Ponder if you will the murky twilight world of Death In Vegas‘ Richard Fearless; a stranger to daylight in his crimson velvet cocoon deep beneath the streets of the metropolis. A clock ticks the wrong side of midnight as our ‘fearless’ author concocts another brew of psychedelic club-based paranoia while flicking idly through a vintage jazz mag as a mind-bending Italian horror film plays soundlessly in the background.
Ushered in clinging to the underbelly of the ‘big beat’ dance conglomeration in the ’90s that also featured Fatboy Slim, The Chemical Brothers and even The Prodigy, there was always something a tad sleazy and subversive about the ventures of Fearless and Steve Hellier (soon replaced by Tim Holmes) that set them apart from their peers.
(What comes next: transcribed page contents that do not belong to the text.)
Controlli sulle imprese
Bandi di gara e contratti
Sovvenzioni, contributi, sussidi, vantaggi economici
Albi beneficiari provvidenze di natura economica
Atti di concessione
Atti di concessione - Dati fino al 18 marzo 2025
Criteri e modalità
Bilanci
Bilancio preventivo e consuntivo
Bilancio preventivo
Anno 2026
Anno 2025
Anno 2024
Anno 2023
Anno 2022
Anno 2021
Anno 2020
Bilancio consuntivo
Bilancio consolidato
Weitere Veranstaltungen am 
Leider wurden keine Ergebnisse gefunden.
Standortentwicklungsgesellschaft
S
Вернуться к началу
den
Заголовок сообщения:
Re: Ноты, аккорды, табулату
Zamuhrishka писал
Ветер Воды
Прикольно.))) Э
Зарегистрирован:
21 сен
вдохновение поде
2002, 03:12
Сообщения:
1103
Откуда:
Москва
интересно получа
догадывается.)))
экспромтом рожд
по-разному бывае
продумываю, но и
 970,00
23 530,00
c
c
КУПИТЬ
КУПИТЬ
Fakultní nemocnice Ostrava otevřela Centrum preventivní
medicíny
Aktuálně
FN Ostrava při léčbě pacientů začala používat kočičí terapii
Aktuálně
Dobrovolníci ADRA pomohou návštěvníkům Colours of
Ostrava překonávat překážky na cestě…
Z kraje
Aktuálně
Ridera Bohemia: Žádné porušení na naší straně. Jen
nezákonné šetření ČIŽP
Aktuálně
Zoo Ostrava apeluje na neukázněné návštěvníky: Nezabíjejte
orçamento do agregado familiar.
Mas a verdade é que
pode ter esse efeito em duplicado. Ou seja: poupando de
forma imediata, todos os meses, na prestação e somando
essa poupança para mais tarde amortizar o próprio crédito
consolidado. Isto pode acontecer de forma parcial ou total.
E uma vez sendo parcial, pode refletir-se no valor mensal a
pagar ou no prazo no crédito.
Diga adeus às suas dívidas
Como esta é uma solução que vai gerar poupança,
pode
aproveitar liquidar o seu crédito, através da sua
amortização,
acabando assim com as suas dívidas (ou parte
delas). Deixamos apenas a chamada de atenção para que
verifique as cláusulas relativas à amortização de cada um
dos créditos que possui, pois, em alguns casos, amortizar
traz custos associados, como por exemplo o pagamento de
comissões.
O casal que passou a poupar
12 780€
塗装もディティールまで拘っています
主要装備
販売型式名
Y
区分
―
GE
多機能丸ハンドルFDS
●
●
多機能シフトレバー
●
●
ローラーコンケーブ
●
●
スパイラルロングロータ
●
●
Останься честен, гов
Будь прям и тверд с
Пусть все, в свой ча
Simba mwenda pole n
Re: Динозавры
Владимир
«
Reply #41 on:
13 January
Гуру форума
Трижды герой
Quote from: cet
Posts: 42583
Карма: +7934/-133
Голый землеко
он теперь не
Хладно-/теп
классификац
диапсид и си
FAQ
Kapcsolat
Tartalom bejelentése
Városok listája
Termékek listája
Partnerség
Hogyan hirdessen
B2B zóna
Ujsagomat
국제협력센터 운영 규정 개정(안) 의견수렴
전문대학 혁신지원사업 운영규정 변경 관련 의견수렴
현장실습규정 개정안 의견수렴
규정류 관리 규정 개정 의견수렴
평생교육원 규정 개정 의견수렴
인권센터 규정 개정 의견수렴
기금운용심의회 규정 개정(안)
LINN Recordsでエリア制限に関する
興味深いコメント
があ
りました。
They named their first album Dead Elvis and filled it as though it were a grab-bag of genres before settling on playing with the palette of grimy electronica, minimal techno, krautrock and psychedelic imagery. This was before breaking through with The Contino Sessions, Dirge and the swaggering Aisha, featuring the lupine yowl of Iggy Pop narrating murderous intent over a primal scuzzed-up guitar and dance loop. From there on in there were guest vocalists aplenty, including Primal Scream‘s Bobby Gillespie, sometime Oasis modface Liam Gallagher and the singular Dot Allison. And then all these were dispensed with for Satan’s Circus and 2011’s Trans-Love Energies.
Transmission is – amazingly – only Death In Vegas’ sixth album in two decades and, ever the wags, this time round they’ve lured suitably louche former porn star and ex-member of industrial band aTelecine Sasha Grey on board to murmur with seductive detachment throughout, with varying degrees of success.
The 11-minute gestation of opener Metal Box – a sly reference to Public Image Ltd? – unfurls its waves of drone before the central keyboard riff is revealed before being tweaked, processed and held central like a mantra. It’s a defiant piece that sets out the intent of Transmission; no ‘hit’ singles, no ‘guest’ vocalists and a bloody-mindedness of concept sadly lacking in the attention-deficient quick fix of modern music creation.
Making use of just one vocalist does lend Transmission an undoubted sense of coherence, but when their abilities appear to be a range that consists of repeating one-word statements swamped in ‘snap echo’ like Alan Vega in Suicide it becomes a monotonous one-trick pony. Sometimes it works, as on the title track, which threatens to burst forth into Donna Summer’s disco-tactic I Feel Love, with repeating riffs rubbing themselves raw without ever ‘breaking through’ for the longed-for denouement. Consequences Of Love features Grey’s breathy tones murmuring lost in echo about ‘reflections of infatuation’ as the music phases and peaks, while weaker tracks such as Mind Control appear to be an exercise in tedium with tuneless squelches, beset with insistent beats and catatonic vocals bordering on irritating. A similar fate befalls the generic instrumental Sequential Analog Memory, a track that leaves no lasting impression.
Incidental instrumentals Flak and Strom respectively give Transmission the requisite spatial distance from the encroaching Grey vocals. Flak majors on a descending motif and hypnotic, albeit dull repetition, while Strom spirals up from the darkness before the onslaught of You Disco I Freak.
Unlike the vaguely pastoral Trans-Love Energies, Transmission positively relishes the claustrophobic smog it creates to the exclusion of any other atmosphere. It seems a blinkered record, which can be admired for its defiantly non-commercial stance. It won’t win Fearless any new fans, and may distance Death In Vegas into more of a cult concern. All well and good if that’s the intent; otherwise, perhaps it’s time to draw the curtains, get some vitamin D and thumb through that ‘guest vocalist’ address book.